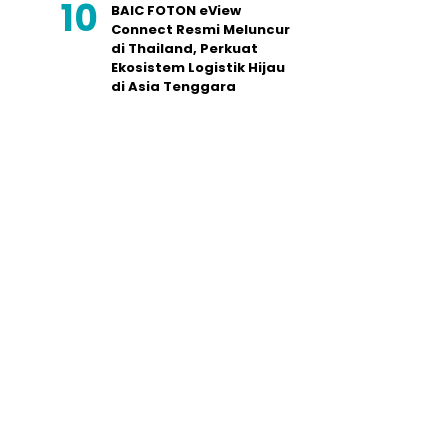
BAIC FOTON eView
Connect Resmi Meluncur
di Thailand, Perkuat
Ekosistem Logistik Hijau
di Asia Tenggara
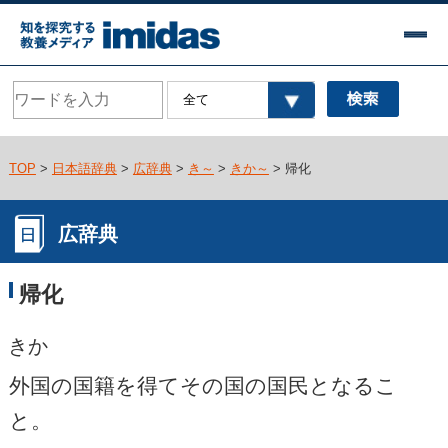
TOP
>
日本語辞典
>
広辞典
>
き～
>
きか～
> 帰化
広辞典
帰化
きか
外国の国籍を得てその国の国民となるこ
と。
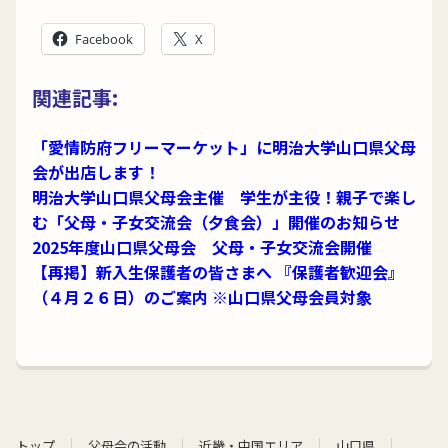
Facebook
X
関連記事:
「愛情防府フリーマーケット」に明治大学山口県父母
会が出店します！
明治大学山口県父母会主催 学生が主役！親子で楽し
む「父母・子女交流会（夕食会）」開催のお知らせ
2025年度山口県父母会 父母・子女交流会開催
【再掲】新入生保護者の皆さまへ 『保護者歓迎会』
（４月２６日）のご案内 ※山口県父母会員対象
トップ
父母会の活動
近畿・中国エリア
山口県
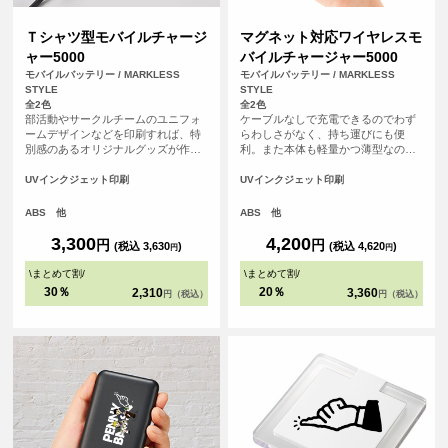
Ｔシャツ型モバイルチャージ
マグネット対応ワイヤレスモ
ャー5000
バイルチャージャー5000
モバイルバッテリー / MARKLESS
モバイルバッテリー / MARKLESS
STYLE
STYLE
全2色
全2色
部活動やサークルチームのユニフォ
ケーブルなしで充電できるのでわず
ームデザインなどを印刷すれば、特
らわしさがなく、持ち運びにも便
別感のあるオリジナルグッズが作れ
利。また本体も軽量かつ薄型なの
ます。 学校の卒業記念品やチームの
で、旅行やフェスなど移動中でもか
周年記念のほか、アーティストの物
さばらず便利なモバイルバッテリー
UVインクジェット印刷
UVインクジェット印刷
販品、推し活グッズにもおすすめの
です。
アイテムです。
ABS 他
ABS 他
3,300
4,200
円
円
(税込 3,630
)
(税込 4,620
)
円
円
\
まとめて割
/
\
まとめて割
/
30％
20％
2,310
3,360
円（税込）
円（税込）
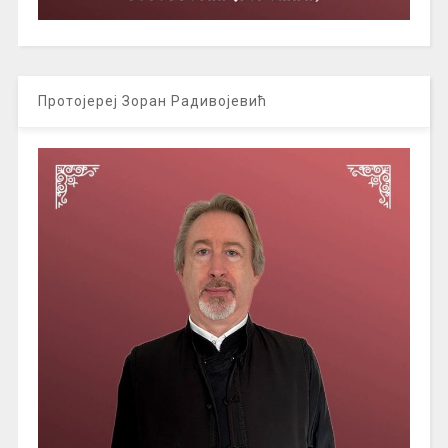
Протојереј Зоран Радивојевић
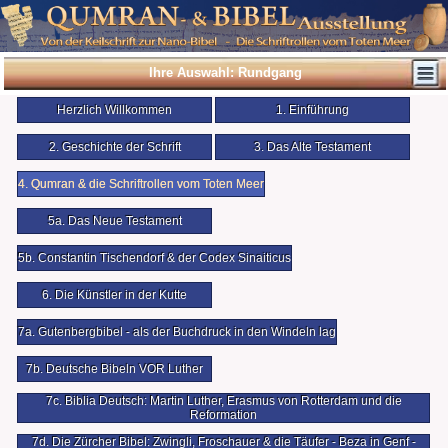
Ihre Auswahl: Rundgang
Herzlich Willkommen
1. Einführung
2. Geschichte der Schrift
3. Das Alte Testament
4. Qumran & die Schriftrollen vom Toten Meer
5a. Das Neue Testament
5b. Constantin Tischendorf & der Codex Sinaiticus
6. Die Künstler in der Kutte
7a. Gutenbergbibel - als der Buchdruck in den Windeln lag
7b. Deutsche Bibeln VOR Luther
7c. Biblia Deutsch: Martin Luther, Erasmus von Rotterdam und die
Reformation
7d. Die Zürcher Bibel: Zwingli, Froschauer & die Täufer - Beza in Genf -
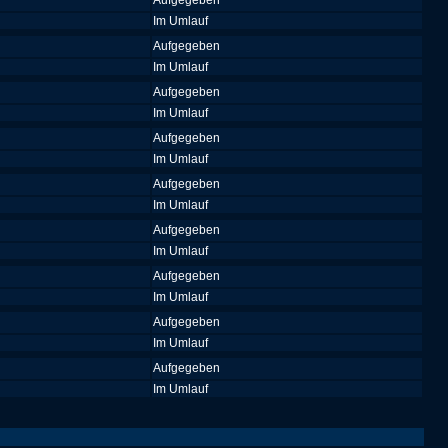
Aufgegeben
Im Umlauf
Aufgegeben
Im Umlauf
Aufgegeben
Im Umlauf
Aufgegeben
Im Umlauf
Aufgegeben
Im Umlauf
Aufgegeben
Im Umlauf
Aufgegeben
Im Umlauf
Aufgegeben
Im Umlauf
Aufgegeben
Im Umlauf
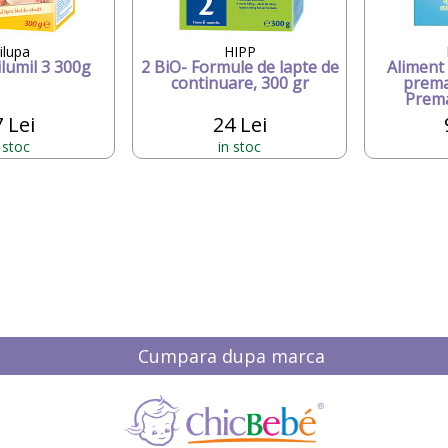
ilupa
HIPP
lumil 3 300g
2 BiO- Formule de lapte de
Aliment
continuare, 300 gr
prema
Premat
 Lei
24 Lei
 stoc
in stoc
Cumpara dupa marca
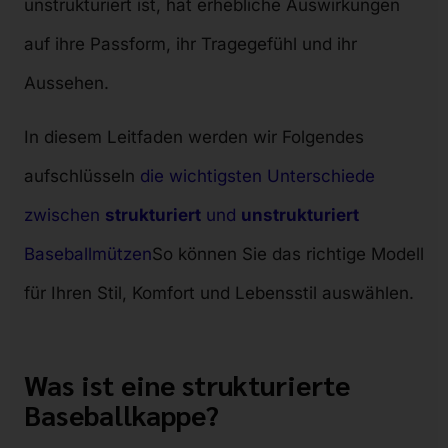
unstrukturiert ist, hat erhebliche Auswirkungen
auf ihre Passform, ihr Tragegefühl und ihr
Aussehen.
In diesem Leitfaden werden wir Folgendes
aufschlüsseln
die wichtigsten Unterschiede
zwischen
strukturiert
und
unstrukturiert
Baseballmützen
So können Sie das richtige Modell
für Ihren Stil, Komfort und Lebensstil auswählen.
Was ist eine strukturierte
Baseballkappe?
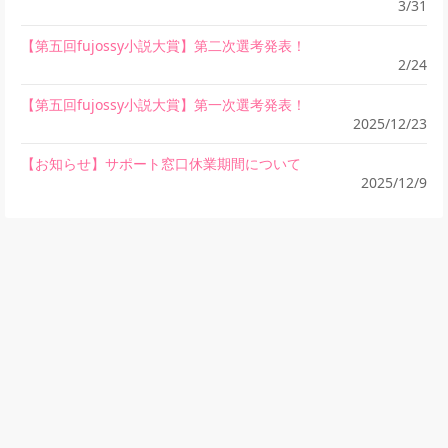
3/31
【第五回fujossy小説大賞】第二次選考発表！
2/24
【第五回fujossy小説大賞】第一次選考発表！
2025/12/23
【お知らせ】サポート窓口休業期間について
2025/12/9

********************

## What needs to be done
All of the data above needs to be given again exactly. Leave out each image.

## Answer box
BAIC FOTON eView
Connect Resmi Meluncur
di Thailand, Perkuat
Ekosistem Logistik Hijau
di Asia Tenggara
TOP
>
日本語辞典
>
広辞典
>
き～
>
きか～
> 帰化
広辞典
帰化
きか
外国の国籍を得てその国の国民となるこ
と。
Facebook
X
関連記事:
「愛情防府フリーマーケット」に明治大学山口県父母
会が出店します！
明治大学山口県父母会主催 学生が主役！親子で楽し
む「父母・子女交流会（夕食会）」開催のお知らせ
2025年度山口県父母会 父母・子女交流会開催
【再掲】新入生保護者の皆さまへ 『保護者歓迎会』
（４月２６日）のご案内 ※山口県父母会員対象
トップ
父母会の活動
近畿・中国エリア
山口県
Ｔシャツ型モバイルチャージ
マグネット対応ワイヤレスモ
ャー5000
バイルチャージャー5000
モバイルバッテリー / MARKLESS
モバイルバッテリー / MARKLESS
STYLE
STYLE
全2色
全2色
部活動やサークルチームのユニフォ
ケーブルなしで充電できるのでわず
ームデザインなどを印刷すれば、特
らわしさがなく、持ち運びにも便
別感のあるオリジナルグッズが作れ
利。また本体も軽量かつ薄型なの
ます。 学校の卒業記念品やチームの
で、旅行やフェスなど移動中でもか
周年記念のほか、アーティストの物
さばらず便利なモバイルバッテリー
UVインクジェット印刷
UVインクジェット印刷
販品、推し活グッズにもおすすめの
です。
アイテムです。
ABS 他
ABS 他
3,300
4,200
円
円
(税込 3,630
)
(税込 4,620
)
円
円
\
まとめて割
/
\
まとめて割
/
30％
20％
2,310
3,360
円（税込）
円（税込）
Протојереј Зоран Радивојевић
Ihre Auswahl: Rundgang
Herzlich Willkommen
1. Einführung
2. Geschichte der Schrift
3. Das Alte Testament
4. Qumran & die Schriftrollen vom Toten Meer
5a. Das Neue Testament
5b. Constantin Tischendorf & der Codex Sinaiticus
6. Die Künstler in der Kutte
7a. Gutenbergbibel - als der Buchdruck in den Windeln lag
7b. Deutsche Bibeln VOR Luther
7c. Biblia Deutsch: Martin Luther, Erasmus von Rotterdam und die
Reformation
7d. Die Zürcher Bibel: Zwingli, Froschauer & die Täufer - Beza in Genf -
Aufgegeben
Im Umlauf
Aufgegeben
Im Umlauf
Aufgegeben
Im Umlauf
Aufgegeben
Im Umlauf
Aufgegeben
Im Umlauf
Aufgegeben
Im Umlauf
Aufgegeben
Im Umlauf
Aufgegeben
Im Umlauf
Aufgegeben
Im Umlauf
ilupa
HIPP
lumil 3 300g
2 BiO- Formule de lapte de
Aliment
continuare, 300 gr
prema
Premat
 Lei
24 Lei
 stoc
in stoc
Cumpara dupa marca
unstrukturiert ist, hat erhebliche Auswirkungen
auf ihre Passform, ihr Tragegefühl und ihr
Aussehen.
In diesem Leitfaden werden wir Folgendes
aufschlüsseln
die wichtigsten Unterschiede
zwischen
strukturiert
und
unstrukturiert
Baseballmützen
So können Sie das richtige Modell
für Ihren Stil, Komfort und Lebensstil auswählen.
Was ist eine strukturierte
Baseballkappe?
3/31
【第五回fujossy小説大賞】第二次選考発表！
2/24
【第五回fujossy小説大賞】第一次選考発表！
2025/12/23
【お知らせ】サポート窓口休業期間について
2025/12/9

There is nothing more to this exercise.